* Instructions *
1: Answer these questions from the passage on Shaw's Posthuman Urbanism, one line each:
(a) Which iconic sketch does Shaw equate with the human as an aspirational category?
(b) What is the title of Chapter One?
(c) Which figure, who strolls through the city observing and assessing the masses, does Shaw draw on?
2: Write the next paragraph of the passage on Shaw's Posthuman Urbanism, picking up right after its final sentence.

* Passage shown *
# # # # #
Shaw establishes that her posthumanism stems from the view that ‘who ‘‘we’’ are […] is not to be taken for granted’ (7). Her posthumanism ‘does not refer to what comes after the human’ (often, but not always, termed ‘transhumanism’), but is rather a theory and praxis which recognises an ‘imperative to deconstruct the premises which have sustained the myth of androcentric humanism and its associated political structures’ (44). The human, she argues, is an ‘aspirational category, an ideal caught up with transcendence and the realisation of an exclusive form’ synonymous with Leonardo da Vinci’s iconic sketch, Vitruvian Man(184). These ideas of humanism and transcendence are integral to her exploration of city space. Through a focus on the ways that Western aspirations regarding human perfection are built into the architecture of the city, Shaw interrogates how urban structures can incorporate and reinforce the racist, classist and sexist hierarchies of Eurocentric knowledge systems.

Posthuman Urbanism is also wonderfully alert to the ways that posthuman theory can be, and often is, used to critique social Darwinism. Shaw provides an excellent outline in Chapter One, ‘Darwin’s Monsters’, in which she illustrates how the discourses of evolutionary-based sciences have been spatially structured into the architecture, organisation and functions of ‘cultural’ institutes in urban centres. Shaw demonstrates how in the nineteenth century, when London’s Natural History Museum was opened to the working classes, the new exhibits on human evolution spread ‘sanctioned forms of knowledge’ (108) about racial hierarchies from the museum to the street. The museum, asserts Shaw, operates as a transcendental space which elevates the European man over and against the foreign ‘Other’ through the structure of the museum exhibit.



Moreover, by adhering to the museum’s architecture of engagement, which regulates the movement of the working classes through the museum and enforces a specific way of understanding the exhibits, subjects are granted a humanistic theory of man which they can take to the street to wield upon the urban public. By drawing on the flâneur, a figure who strolls through the city observing and assessing the masses, Shaw argues that the museum equipped working-class citizens with a new lens: that of the nineteenth-century gentleman who catalogues the urban crowd through evolutionary taxonomies. According to Shaw, the sanctioned knowledge of the museum allowed the working classes to classify and differentiate the public according to a scientific morphology which naturalised racial hierarchies. In this analysis, Shaw recognises how city spaces operate as disciplinary sites which educate citizens in humanism and what it means to be human.
# # # # #
* Provided records *
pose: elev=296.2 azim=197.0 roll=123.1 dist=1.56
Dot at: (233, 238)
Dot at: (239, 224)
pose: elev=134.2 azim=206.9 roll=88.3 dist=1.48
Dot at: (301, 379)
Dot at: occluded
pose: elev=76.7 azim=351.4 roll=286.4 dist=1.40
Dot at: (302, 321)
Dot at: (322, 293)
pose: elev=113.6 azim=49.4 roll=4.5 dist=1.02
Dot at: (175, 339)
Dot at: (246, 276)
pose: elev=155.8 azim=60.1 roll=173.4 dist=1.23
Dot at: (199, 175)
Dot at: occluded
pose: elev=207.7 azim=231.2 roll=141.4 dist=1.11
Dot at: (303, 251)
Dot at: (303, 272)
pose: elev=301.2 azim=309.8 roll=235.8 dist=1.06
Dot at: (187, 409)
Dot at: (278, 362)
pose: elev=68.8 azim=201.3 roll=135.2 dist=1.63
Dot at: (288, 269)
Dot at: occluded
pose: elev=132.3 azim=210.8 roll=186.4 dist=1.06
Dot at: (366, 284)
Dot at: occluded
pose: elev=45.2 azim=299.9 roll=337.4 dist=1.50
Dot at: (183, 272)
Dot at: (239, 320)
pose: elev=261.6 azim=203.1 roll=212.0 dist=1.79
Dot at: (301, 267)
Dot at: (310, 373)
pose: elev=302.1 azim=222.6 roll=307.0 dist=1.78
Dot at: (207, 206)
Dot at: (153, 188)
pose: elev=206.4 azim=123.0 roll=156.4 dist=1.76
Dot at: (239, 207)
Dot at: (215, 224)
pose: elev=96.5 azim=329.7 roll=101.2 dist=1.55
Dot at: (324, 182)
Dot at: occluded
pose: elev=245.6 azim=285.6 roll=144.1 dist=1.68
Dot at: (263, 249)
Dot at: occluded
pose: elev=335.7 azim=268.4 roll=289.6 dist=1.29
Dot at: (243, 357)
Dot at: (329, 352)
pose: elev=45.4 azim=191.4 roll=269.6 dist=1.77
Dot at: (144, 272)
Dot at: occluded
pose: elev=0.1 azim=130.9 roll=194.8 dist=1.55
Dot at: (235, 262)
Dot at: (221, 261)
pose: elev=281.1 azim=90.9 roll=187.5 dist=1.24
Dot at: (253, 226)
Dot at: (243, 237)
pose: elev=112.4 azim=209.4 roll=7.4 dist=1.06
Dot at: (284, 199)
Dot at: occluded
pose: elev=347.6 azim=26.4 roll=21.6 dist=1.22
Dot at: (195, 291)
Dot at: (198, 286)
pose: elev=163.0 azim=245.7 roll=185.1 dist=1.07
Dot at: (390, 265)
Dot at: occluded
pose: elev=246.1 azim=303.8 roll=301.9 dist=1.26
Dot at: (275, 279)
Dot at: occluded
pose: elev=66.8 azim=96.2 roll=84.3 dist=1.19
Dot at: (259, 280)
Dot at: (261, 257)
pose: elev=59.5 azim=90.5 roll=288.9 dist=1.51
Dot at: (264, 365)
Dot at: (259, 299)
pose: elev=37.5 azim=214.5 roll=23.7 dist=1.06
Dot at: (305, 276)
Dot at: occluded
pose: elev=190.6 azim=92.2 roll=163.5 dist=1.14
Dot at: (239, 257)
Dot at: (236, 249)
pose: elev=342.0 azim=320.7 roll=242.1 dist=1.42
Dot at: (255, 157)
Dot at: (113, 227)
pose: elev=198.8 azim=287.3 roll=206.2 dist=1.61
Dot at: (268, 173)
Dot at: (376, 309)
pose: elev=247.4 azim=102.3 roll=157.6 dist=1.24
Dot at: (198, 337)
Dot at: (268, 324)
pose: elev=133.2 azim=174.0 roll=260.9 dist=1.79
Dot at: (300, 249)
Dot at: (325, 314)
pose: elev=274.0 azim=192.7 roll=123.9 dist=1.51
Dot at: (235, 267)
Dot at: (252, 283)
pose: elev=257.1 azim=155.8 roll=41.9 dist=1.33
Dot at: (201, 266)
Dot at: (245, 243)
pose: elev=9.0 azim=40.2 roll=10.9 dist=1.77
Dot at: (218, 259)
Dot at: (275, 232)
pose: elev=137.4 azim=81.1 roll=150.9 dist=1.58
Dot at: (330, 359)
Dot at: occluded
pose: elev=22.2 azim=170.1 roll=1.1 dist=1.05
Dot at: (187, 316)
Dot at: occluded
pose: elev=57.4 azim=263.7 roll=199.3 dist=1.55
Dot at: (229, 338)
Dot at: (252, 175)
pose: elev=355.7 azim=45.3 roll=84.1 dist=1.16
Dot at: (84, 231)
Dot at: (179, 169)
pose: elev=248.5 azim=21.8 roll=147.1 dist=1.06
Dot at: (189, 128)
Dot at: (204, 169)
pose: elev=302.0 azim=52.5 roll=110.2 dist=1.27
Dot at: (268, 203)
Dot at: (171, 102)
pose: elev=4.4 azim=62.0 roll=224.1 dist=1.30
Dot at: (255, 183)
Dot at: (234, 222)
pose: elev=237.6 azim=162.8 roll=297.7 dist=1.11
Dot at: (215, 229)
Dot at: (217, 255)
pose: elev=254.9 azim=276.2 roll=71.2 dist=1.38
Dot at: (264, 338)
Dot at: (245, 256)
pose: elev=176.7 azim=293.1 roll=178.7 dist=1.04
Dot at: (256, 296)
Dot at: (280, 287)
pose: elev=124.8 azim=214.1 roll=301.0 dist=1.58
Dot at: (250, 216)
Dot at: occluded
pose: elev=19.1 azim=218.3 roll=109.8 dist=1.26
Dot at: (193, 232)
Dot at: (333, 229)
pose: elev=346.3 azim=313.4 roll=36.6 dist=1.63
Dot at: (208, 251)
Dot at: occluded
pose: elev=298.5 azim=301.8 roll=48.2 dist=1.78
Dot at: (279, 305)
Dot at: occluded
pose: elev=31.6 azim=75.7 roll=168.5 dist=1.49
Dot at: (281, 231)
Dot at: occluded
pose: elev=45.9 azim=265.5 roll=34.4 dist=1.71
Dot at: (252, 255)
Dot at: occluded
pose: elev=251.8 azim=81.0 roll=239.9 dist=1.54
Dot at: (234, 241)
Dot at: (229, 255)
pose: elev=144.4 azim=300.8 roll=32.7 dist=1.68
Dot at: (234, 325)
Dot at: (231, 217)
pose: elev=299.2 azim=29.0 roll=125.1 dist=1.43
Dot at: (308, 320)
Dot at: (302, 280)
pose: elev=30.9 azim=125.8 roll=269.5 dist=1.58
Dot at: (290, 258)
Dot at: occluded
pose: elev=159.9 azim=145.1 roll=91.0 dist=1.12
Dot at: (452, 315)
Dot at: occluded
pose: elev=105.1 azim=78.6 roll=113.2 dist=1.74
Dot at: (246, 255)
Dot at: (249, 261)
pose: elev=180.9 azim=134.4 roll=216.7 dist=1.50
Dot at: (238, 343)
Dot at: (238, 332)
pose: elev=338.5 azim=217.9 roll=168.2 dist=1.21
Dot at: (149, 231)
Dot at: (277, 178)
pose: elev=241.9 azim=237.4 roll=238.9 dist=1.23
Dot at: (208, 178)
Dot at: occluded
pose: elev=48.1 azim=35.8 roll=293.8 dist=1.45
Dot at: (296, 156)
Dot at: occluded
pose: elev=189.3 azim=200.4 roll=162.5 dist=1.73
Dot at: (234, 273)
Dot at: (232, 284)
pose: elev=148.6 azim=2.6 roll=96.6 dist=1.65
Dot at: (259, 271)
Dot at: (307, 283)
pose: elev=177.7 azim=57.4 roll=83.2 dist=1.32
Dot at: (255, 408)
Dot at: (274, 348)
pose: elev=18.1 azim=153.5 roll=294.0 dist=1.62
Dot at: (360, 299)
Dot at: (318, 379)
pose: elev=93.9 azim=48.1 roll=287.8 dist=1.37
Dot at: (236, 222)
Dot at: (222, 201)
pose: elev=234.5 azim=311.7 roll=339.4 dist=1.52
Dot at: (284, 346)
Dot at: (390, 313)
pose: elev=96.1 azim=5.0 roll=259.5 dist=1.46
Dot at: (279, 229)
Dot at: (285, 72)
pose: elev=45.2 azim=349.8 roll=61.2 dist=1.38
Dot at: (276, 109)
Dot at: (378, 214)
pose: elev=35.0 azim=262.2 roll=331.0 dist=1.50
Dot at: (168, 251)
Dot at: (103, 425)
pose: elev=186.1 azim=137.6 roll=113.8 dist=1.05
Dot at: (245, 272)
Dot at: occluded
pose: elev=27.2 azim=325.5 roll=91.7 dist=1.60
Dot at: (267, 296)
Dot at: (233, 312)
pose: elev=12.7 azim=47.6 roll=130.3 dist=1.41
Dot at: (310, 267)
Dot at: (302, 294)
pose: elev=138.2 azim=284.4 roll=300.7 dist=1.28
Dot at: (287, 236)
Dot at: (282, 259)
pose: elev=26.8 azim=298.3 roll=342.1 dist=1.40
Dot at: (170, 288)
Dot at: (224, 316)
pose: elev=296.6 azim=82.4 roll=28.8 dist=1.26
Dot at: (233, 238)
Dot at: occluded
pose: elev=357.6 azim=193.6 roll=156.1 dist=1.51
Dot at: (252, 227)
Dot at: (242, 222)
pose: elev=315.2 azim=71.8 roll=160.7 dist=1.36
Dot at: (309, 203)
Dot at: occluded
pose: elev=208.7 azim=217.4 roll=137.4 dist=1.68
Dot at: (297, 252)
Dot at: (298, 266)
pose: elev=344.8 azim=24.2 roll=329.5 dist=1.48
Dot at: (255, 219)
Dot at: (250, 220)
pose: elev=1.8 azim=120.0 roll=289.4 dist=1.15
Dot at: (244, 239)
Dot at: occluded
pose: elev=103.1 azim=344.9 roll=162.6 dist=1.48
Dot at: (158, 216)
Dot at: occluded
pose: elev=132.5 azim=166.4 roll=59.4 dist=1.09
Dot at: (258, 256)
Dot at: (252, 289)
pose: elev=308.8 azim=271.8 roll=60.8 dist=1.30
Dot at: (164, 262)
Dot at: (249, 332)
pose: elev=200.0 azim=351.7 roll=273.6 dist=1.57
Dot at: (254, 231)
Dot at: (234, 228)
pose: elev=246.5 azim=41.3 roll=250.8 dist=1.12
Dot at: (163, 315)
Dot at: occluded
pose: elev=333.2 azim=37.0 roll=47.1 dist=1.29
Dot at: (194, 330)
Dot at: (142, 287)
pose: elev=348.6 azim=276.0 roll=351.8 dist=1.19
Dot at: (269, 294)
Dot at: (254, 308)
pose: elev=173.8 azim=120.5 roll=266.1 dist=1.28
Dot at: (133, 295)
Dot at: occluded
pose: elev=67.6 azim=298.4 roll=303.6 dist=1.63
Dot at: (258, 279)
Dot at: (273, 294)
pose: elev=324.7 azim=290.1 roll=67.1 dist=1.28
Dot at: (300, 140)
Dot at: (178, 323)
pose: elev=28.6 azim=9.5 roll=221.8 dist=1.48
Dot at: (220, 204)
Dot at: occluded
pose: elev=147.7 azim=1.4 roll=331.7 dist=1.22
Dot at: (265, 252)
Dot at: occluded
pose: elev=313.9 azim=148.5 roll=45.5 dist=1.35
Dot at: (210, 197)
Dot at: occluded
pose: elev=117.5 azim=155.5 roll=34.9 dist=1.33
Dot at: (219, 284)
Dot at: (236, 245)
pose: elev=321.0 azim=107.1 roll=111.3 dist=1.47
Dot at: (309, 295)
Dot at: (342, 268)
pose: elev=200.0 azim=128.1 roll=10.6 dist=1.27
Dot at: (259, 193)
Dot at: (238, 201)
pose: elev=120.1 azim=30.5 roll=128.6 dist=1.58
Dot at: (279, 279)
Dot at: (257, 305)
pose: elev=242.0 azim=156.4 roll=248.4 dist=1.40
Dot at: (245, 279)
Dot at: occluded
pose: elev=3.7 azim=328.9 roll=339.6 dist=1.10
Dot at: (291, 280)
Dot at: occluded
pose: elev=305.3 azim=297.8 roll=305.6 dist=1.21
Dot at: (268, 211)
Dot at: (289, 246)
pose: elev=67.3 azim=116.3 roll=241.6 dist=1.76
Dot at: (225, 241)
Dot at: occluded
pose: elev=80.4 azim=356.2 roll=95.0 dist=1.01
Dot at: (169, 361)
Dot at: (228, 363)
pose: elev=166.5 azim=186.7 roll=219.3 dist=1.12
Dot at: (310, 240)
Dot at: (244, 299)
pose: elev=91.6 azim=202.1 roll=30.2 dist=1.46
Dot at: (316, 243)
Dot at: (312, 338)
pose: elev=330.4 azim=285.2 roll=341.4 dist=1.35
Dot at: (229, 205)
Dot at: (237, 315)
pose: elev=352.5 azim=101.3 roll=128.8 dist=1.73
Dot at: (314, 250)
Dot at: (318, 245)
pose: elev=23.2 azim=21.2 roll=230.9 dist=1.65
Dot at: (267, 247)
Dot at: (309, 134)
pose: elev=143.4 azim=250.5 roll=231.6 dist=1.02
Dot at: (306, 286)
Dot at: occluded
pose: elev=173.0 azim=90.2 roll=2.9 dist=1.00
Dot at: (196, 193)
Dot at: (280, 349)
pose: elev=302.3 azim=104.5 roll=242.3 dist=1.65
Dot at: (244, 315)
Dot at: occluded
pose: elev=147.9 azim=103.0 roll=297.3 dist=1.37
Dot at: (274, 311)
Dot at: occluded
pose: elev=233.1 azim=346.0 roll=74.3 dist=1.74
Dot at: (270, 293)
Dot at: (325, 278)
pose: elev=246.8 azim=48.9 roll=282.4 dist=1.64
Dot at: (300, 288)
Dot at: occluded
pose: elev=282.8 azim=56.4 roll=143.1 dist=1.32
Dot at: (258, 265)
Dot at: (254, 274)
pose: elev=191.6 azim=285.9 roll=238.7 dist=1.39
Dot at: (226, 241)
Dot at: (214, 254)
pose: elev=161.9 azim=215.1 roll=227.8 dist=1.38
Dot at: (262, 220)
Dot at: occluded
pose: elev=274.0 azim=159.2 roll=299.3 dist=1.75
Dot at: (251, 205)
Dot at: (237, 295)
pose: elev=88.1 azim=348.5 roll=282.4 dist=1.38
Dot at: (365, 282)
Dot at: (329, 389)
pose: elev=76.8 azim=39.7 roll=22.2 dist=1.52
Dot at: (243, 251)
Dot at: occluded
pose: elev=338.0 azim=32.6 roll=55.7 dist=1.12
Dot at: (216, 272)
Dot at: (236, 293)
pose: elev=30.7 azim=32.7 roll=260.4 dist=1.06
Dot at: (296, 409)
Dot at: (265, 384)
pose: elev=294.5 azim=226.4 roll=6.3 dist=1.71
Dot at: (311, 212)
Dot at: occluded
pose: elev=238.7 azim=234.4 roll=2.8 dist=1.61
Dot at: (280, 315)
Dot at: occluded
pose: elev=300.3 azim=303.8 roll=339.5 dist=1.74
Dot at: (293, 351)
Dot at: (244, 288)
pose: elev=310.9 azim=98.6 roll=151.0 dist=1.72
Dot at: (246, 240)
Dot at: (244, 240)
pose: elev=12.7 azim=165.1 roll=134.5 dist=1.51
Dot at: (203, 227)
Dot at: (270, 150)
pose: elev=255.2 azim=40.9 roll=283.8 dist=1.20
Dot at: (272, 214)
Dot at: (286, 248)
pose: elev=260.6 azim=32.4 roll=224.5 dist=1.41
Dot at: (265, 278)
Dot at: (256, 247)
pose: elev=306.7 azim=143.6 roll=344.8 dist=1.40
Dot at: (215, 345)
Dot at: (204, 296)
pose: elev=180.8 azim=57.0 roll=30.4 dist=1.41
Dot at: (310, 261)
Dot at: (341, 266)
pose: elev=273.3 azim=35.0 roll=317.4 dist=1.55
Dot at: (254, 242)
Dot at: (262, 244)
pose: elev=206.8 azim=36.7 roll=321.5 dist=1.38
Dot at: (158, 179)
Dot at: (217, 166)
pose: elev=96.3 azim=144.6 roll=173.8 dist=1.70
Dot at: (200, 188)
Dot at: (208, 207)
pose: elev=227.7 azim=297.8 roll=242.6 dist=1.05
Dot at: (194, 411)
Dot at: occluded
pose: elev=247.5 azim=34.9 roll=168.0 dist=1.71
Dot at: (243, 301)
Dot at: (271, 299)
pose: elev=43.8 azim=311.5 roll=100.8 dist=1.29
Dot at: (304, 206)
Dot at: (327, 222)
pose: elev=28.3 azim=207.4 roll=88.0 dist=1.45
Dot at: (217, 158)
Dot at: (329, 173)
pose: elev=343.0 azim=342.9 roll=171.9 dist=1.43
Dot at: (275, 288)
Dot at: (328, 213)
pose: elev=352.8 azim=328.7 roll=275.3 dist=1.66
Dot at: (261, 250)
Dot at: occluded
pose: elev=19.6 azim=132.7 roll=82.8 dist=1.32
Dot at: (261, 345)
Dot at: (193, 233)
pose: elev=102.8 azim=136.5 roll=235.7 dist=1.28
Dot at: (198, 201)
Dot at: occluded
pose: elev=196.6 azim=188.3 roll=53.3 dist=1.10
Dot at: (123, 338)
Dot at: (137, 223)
# # # # #
* Exercise answers *
1:
(a) Leonardo da Vinci's Vitruvian Man
(b) 'Darwin's Monsters'
(c) The flâneur

2:
In ‘Metropolitan Others’ (Chapter Two), Shaw discusses the concept of cyberflânerie. The flâneur, she argues, migrated to digital space in the late twentieth century to surf the web through online ‘voyages of discovery’ (80). Shaw expands on the concept, which she credits to William J. Mitchell, by reconnecting the cyberflâneur to urban material space. The cyberflâneur, she claims, is ‘alive and well and is a significant feature of the way that urban and digital spaces merge and interact’ in the twenty-first century (89). Shaw focuses here on the popularisation of image-sharing social media sites like Instagram and Snapchat. By leisurely meandering through and gazing on these apps, the cyberflâneur traverses digital urban space to pass comment on the material world. Critically, asserts Shaw, the cyberflâneur may use digital space to recirculate ‘oppressive racial meanings’ (89) that dominate outside of digital space. This has the effect of expanding, intensifying and reproducing the reach of Eurocentric racisms and humanism. Shaw’s focus on the cyberflâneur usefully relocates a perspective on digital space to consider the ways that cyberspace and urban space interconnect.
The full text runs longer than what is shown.